Problem details ▸ Reproduce the listing below verbatim, line for line, omitting every picture from the output.

Exercise input ▸

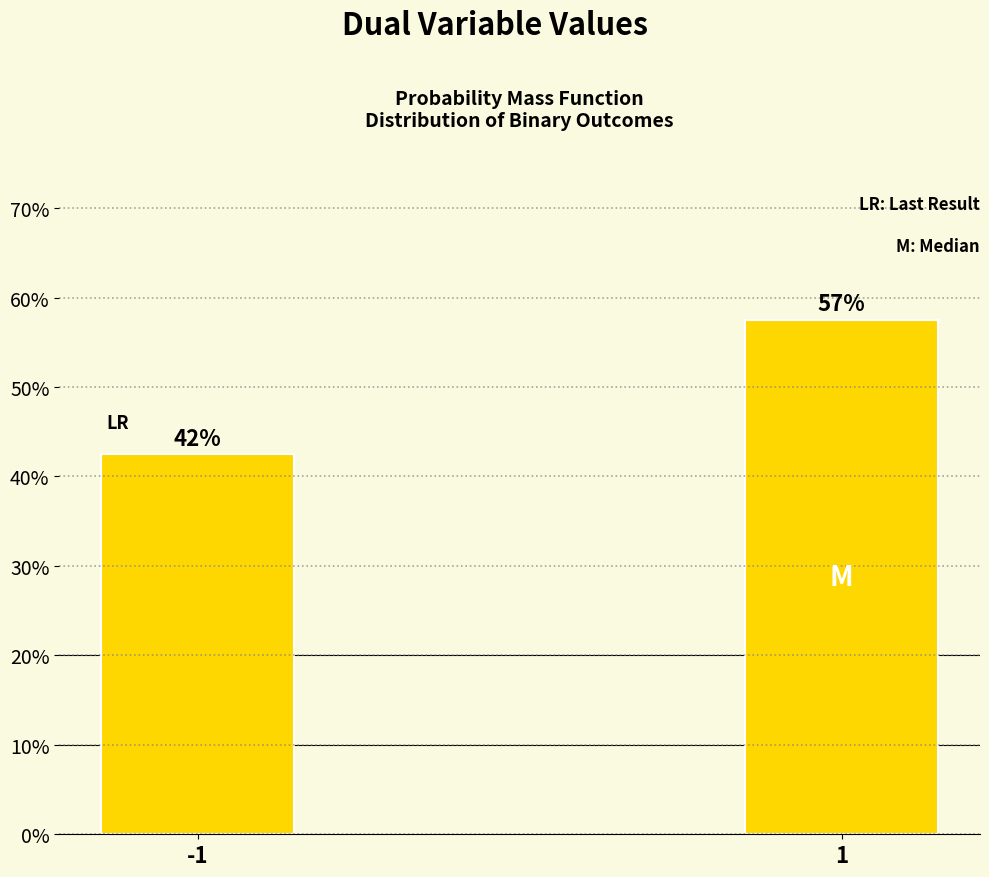

Are the bars horizontal?

No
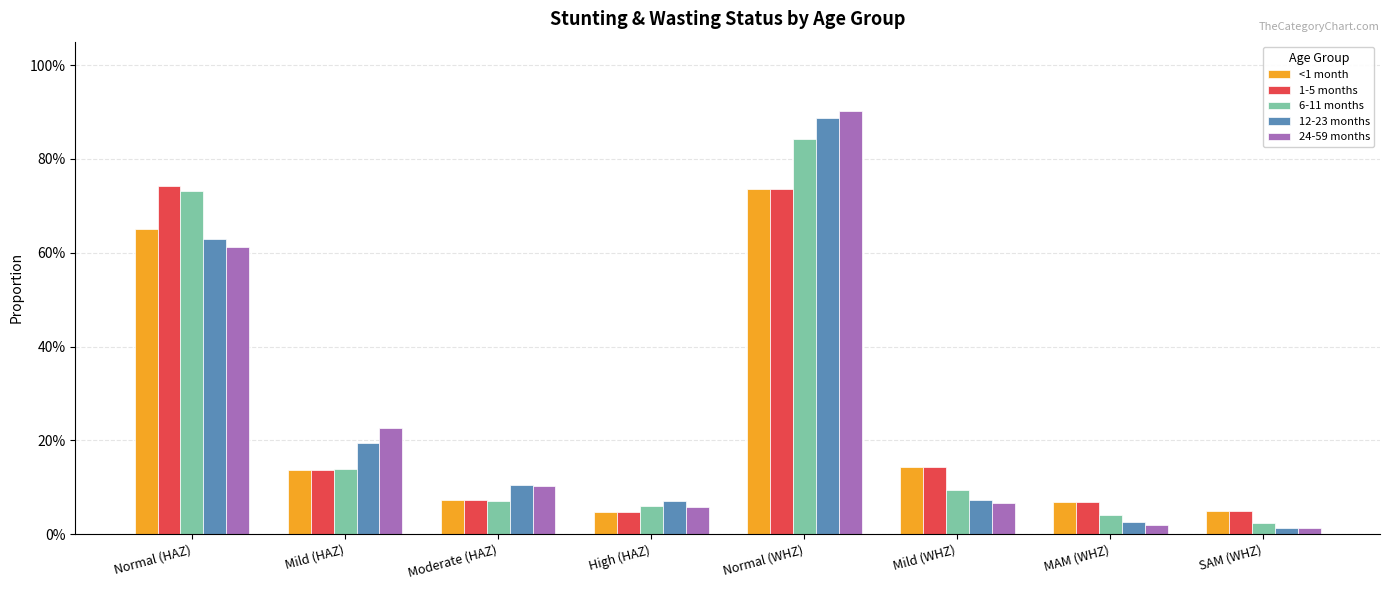

What is the label of the 6th bar from the left?

Mild (WHZ)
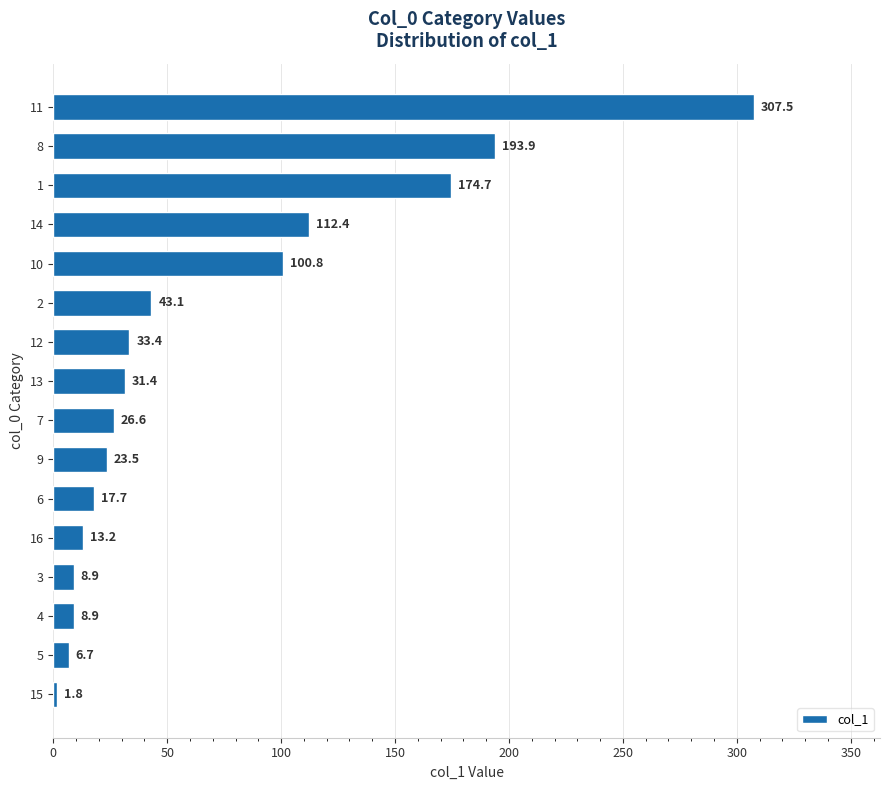

The chart shows a value of 23.5 at 9. True or false?

True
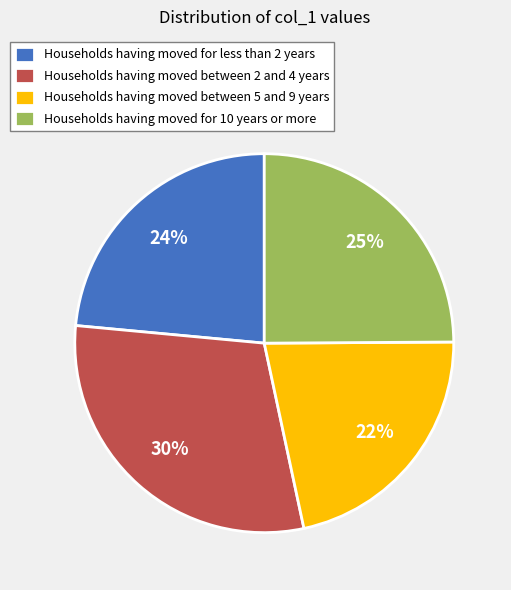

What percentage is the Households having moved for less than 2 years slice, to the nearest percent?

24%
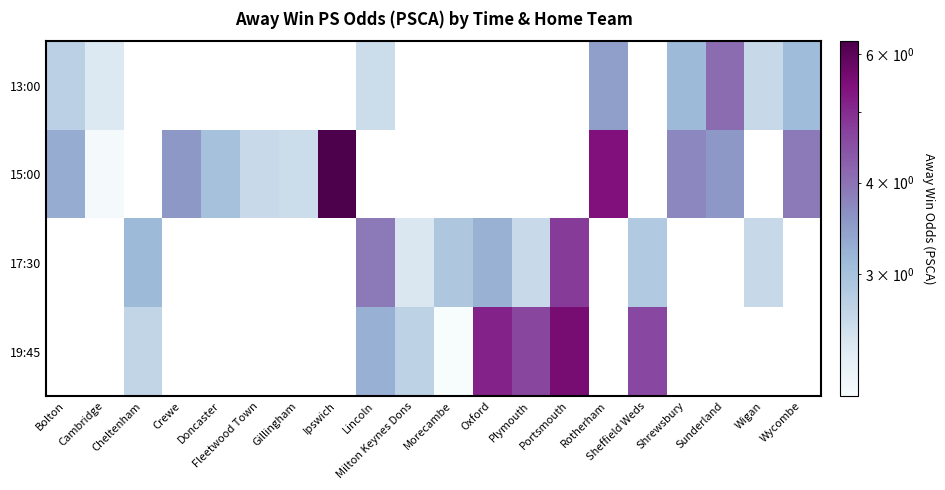

What is the difference between the second highest and minimum values in the 15:00 series?

1.2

Your solution ▸
Are the bars horizontal?

No

What is the label of the 6th bar from the left?

Mild (WHZ)

The chart shows a value of 23.5 at 9. True or false?

True

What percentage is the Households having moved for less than 2 years slice, to the nearest percent?

24%

What is the difference between the second highest and minimum values in the 15:00 series?

1.2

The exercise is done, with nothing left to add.